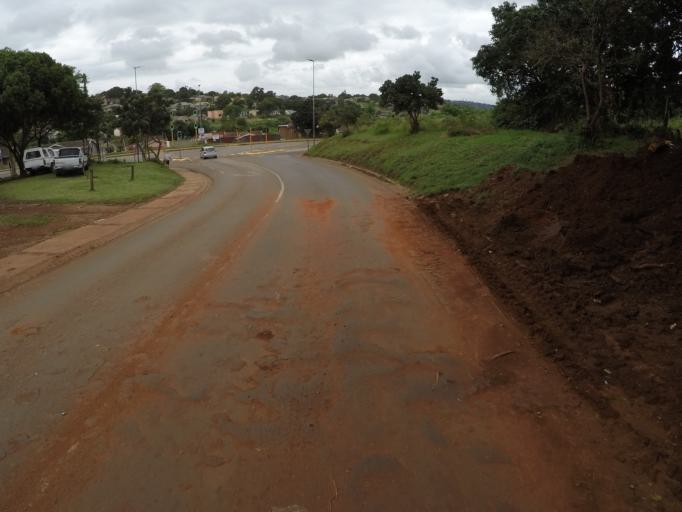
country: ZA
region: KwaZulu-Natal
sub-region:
--
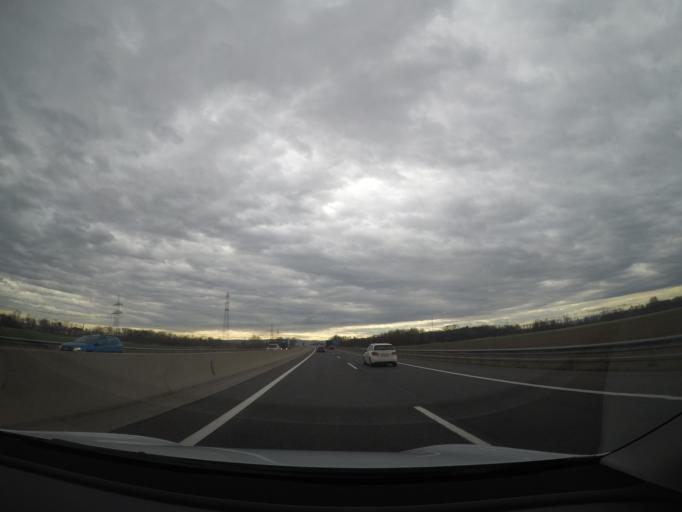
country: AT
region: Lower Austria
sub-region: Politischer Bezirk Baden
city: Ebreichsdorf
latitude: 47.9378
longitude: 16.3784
--
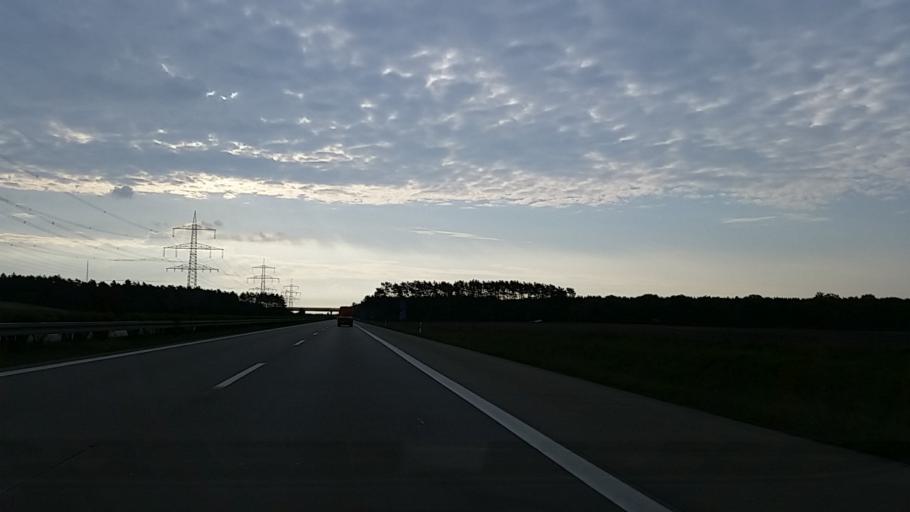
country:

■ **Your goal**:
Please pull out every line above that contains the string "region". Case counts.

■ **Complete response**:
region: KwaZulu-Natal
sub-region:
region: Lower Austria
sub-region: Politischer Bezirk Baden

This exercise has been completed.